Olav Klepp

Personal information
- Date of birth: 13 July 1962 (age 64)
- Position: Midfielder

Senior career*
- Years: Team / Apps / (Gls)
- 1980–1987: IK Start
- 1987: Brøndby IF
- 1989–1991: IK Start / 58 / (9)

International career
- 1987: Norway / 1 / (0)

= Olav Klepp =

Norwegian footballer (born 1962)

Olav Klepp (born 13 July 1962) is a Norwegian former professional footballer who played as a midfielder. He made one appearance for the Norway national team in 1987.

==Career==
Klepp made his senior debut with Kristiansand-based club IK Start as a 17-year-old in 1980, scoring the last goal in a 3–1 win against Vålerenga. He won the 1980 league title with IK Start and came third in 1983 and 1984. In 1987 he joined Danish club Brøndby IF on a two-year contract following a try-out match but returned to IK Start soon after. He retired due to back problems in 1991, having made 324 appearances for IK Start.

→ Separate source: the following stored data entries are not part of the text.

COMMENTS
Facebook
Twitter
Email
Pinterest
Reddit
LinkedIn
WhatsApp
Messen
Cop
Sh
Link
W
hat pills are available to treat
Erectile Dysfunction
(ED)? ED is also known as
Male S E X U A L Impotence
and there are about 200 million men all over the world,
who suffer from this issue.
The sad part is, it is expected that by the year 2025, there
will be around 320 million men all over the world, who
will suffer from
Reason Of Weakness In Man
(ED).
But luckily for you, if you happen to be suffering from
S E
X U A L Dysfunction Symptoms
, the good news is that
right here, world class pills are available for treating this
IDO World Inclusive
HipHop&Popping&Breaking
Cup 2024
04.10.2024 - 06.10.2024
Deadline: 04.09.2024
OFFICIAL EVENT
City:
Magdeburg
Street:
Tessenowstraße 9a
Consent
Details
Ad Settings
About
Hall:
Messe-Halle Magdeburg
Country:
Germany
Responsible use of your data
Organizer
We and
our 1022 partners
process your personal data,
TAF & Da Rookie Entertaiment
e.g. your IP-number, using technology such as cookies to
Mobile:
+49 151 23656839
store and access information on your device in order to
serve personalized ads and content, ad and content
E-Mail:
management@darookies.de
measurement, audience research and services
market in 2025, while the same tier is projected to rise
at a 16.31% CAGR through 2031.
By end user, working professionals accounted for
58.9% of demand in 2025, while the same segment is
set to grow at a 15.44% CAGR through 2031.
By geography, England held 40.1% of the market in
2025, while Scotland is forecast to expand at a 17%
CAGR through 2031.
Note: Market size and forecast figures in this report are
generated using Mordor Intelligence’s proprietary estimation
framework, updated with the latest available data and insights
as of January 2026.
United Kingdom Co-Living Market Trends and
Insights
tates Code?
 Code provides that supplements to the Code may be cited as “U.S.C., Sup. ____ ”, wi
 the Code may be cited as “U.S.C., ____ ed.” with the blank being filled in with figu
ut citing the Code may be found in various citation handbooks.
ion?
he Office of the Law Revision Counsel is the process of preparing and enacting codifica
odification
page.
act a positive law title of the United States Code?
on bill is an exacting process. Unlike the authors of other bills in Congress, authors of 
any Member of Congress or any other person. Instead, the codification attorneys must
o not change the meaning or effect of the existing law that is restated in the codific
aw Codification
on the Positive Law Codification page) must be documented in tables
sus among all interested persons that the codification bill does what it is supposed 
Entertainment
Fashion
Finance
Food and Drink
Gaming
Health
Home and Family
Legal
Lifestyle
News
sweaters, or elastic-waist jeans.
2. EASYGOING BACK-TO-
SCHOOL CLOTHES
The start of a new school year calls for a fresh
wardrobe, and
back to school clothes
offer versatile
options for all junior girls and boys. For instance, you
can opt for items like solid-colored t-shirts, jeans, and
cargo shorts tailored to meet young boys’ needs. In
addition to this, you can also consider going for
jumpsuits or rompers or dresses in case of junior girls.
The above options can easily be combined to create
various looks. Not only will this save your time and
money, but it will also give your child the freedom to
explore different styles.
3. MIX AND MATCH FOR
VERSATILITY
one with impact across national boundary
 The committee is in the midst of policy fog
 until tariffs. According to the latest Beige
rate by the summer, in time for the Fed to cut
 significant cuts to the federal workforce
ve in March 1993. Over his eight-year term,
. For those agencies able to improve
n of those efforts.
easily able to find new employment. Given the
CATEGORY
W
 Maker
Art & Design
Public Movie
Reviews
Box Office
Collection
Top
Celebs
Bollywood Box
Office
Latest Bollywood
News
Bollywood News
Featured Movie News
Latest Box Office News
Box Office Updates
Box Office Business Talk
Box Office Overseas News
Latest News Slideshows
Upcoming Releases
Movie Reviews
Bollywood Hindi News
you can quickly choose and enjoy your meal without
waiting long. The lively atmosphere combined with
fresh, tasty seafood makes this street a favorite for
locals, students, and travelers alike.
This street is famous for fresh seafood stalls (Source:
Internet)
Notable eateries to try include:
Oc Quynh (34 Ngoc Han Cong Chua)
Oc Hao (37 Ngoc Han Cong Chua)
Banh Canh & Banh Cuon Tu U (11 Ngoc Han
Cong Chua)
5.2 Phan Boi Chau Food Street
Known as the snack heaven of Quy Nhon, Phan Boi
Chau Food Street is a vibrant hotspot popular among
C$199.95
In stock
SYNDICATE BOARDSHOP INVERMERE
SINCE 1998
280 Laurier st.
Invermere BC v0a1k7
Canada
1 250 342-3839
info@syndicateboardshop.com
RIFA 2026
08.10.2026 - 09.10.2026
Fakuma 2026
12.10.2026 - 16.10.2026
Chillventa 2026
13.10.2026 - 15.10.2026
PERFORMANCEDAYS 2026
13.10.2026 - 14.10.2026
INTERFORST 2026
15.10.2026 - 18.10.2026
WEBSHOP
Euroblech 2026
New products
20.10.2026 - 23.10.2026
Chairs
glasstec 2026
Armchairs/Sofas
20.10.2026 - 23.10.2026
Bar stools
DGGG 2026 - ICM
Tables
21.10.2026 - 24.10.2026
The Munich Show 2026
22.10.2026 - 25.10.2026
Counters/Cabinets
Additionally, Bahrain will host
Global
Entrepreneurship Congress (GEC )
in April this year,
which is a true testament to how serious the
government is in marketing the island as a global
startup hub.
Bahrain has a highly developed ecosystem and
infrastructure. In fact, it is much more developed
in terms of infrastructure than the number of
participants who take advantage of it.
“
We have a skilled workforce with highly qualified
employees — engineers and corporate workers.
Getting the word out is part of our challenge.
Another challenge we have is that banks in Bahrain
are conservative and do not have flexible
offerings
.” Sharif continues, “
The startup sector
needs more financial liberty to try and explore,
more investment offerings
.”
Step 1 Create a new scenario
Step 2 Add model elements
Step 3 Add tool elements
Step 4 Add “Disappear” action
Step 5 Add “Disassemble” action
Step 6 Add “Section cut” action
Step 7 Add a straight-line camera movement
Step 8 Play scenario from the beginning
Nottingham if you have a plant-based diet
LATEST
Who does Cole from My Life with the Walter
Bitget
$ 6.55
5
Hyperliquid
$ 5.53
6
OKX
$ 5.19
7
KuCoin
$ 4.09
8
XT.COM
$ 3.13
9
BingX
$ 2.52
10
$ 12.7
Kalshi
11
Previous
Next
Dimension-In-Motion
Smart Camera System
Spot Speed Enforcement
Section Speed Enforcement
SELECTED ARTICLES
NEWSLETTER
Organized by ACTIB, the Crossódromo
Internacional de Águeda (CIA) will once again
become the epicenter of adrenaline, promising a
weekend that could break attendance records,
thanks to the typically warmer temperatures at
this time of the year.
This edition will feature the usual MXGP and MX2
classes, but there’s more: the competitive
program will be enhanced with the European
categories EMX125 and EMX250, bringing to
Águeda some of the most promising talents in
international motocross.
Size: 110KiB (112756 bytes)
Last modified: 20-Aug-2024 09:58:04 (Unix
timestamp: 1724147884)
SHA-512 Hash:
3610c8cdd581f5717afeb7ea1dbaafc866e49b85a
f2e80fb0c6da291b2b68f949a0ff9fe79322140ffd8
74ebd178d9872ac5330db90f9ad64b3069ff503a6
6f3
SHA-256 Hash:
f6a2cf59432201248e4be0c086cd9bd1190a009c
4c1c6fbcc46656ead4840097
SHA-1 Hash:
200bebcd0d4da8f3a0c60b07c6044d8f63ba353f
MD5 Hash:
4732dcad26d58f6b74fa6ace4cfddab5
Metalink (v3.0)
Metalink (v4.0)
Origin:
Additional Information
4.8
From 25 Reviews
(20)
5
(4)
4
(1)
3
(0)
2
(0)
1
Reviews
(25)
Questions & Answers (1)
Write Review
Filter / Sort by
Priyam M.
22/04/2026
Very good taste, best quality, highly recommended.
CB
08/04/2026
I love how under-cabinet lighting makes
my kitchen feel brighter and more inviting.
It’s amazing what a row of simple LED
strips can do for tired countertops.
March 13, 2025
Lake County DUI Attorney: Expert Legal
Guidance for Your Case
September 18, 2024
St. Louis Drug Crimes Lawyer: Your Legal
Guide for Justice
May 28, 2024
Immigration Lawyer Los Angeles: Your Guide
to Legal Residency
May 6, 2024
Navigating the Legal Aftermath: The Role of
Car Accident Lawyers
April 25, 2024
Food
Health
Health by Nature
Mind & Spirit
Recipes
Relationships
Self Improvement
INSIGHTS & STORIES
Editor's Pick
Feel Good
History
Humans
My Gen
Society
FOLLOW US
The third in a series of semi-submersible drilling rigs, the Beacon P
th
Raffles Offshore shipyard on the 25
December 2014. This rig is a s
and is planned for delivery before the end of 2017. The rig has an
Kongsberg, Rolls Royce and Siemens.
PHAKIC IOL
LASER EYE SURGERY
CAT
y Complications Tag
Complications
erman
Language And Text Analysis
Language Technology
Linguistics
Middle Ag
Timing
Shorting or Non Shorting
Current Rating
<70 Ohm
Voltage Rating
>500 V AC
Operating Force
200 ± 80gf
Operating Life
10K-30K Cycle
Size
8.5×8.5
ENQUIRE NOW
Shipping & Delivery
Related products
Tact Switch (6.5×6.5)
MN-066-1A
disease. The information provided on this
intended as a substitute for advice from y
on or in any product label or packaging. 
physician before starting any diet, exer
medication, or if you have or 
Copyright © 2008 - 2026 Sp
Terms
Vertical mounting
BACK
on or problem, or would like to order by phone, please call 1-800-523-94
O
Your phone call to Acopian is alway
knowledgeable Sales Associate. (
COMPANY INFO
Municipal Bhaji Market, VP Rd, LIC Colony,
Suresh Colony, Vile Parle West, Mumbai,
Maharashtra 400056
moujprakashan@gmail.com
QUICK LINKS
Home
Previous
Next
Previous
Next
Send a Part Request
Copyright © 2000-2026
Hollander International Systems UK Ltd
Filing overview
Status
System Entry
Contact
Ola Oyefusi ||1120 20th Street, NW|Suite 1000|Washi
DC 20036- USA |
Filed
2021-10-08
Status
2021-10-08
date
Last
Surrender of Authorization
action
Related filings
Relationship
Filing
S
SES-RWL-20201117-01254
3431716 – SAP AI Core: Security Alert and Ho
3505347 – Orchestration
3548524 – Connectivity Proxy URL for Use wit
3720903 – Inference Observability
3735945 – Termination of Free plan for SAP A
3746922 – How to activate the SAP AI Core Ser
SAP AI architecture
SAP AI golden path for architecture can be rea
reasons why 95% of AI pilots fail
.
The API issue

Klepp earned one cap with the Norway national team, in a match against Turkey in 1987.

==Style of play==
Klepp had a good midfield partnership with teammate Svein Mathisen and carried a goal threat.

==Later life==
After his retirement from playing, Klepp worked as a kitchen tradesman. By 2011, he had been in the business for 17 years.